INSTRUCTION: Rewrite every line of the listing below, swapping "新商品" for "新製品" wherever it appears and changing nothing else. Leave out the picture markers.
BEGIN MATERIAL TO PROCESS
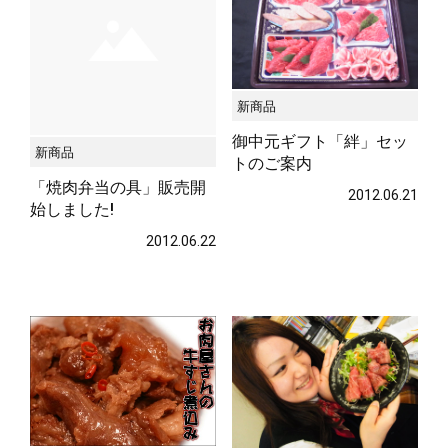
新商品
御中元ギフト「絆」セッ
新商品
トのご案内
「焼肉弁当の具」販売開
2012.06.21
始しました!
2012.06.22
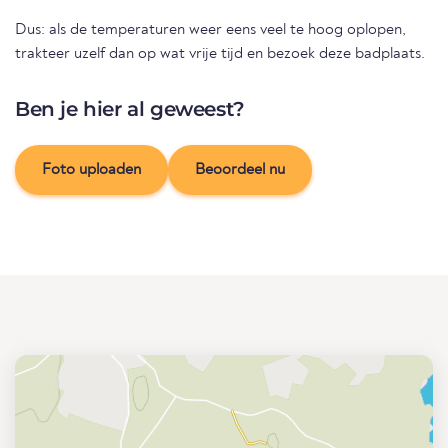
Dus: als de temperaturen weer eens veel te hoog oplopen,
trakteer uzelf dan op wat vrije tijd en bezoek deze badplaats.
Ben je hier al geweest?
Foto uploaden
Beoordeel nu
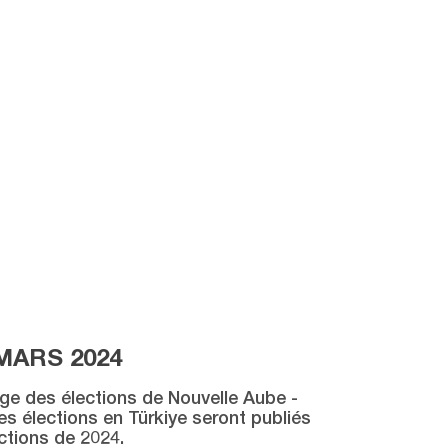
MARS 2024
age des élections de Nouvelle Aube -
des élections en Türkiye seront publiés
ctions de 2024.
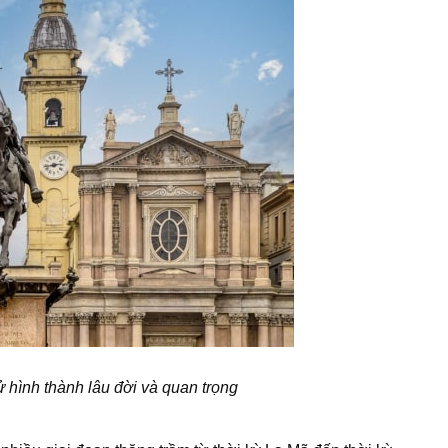
ử hình thành lâu đời và quan trọng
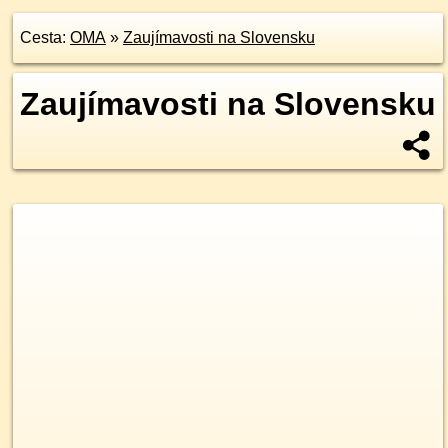
Cesta:
OMA
»
Zaujímavosti na Slovensku
Zaujímavosti na Slovensku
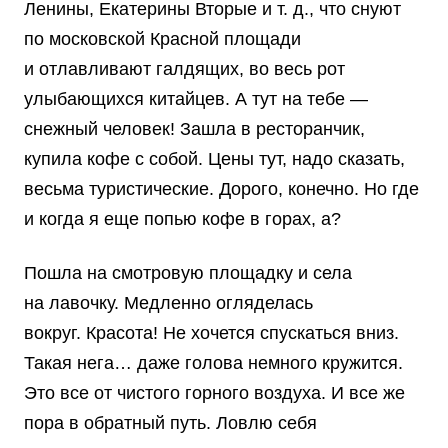
Ленины, Екатерины Вторые и т. д., что снуют
по московской Красной площади
и отлавливают галдящих, во весь рот
улыбающихся китайцев. А тут на тебе —
снежный человек! Зашла в ресторанчик,
купила кофе с собой. Цены тут, надо сказать,
весьма туристические. Дорого, конечно. Но где
и когда я еще попью кофе в горах, а?
Пошла на смотровую площадку и села
на лавочку. Медленно огляделась
вокруг. Красота! Не хочется спускаться вниз.
Такая нега… даже голова немного кружится.
Это все от чистого горного воздуха. И все же
пора в обратный путь. Ловлю себя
END MATERIAL TO PROCESS
FINISHED TASK:
新製品
御中元ギフト「絆」セッ
新製品
トのご案内
「焼肉弁当の具」販売開
2012.06.21
始しました!
2012.06.22
Dus: als de temperaturen weer eens veel te hoog oplopen,
trakteer uzelf dan op wat vrije tijd en bezoek deze badplaats.
Ben je hier al geweest?
Foto uploaden
Beoordeel nu
MARS 2024
age des élections de Nouvelle Aube -
des élections en Türkiye seront publiés
ctions de 2024.
ử hình thành lâu đời và quan trọng
Cesta:
OMA
»
Zaujímavosti na Slovensku
Zaujímavosti na Slovensku
Ленины, Екатерины Вторые и т. д., что снуют
по московской Красной площади
и отлавливают галдящих, во весь рот
улыбающихся китайцев. А тут на тебе —
снежный человек! Зашла в ресторанчик,
купила кофе с собой. Цены тут, надо сказать,
весьма туристические. Дорого, конечно. Но где
и когда я еще попью кофе в горах, а?
Пошла на смотровую площадку и села
на лавочку. Медленно огляделась
вокруг. Красота! Не хочется спускаться вниз.
Такая нега… даже голова немного кружится.
Это все от чистого горного воздуха. И все же
пора в обратный путь. Ловлю себя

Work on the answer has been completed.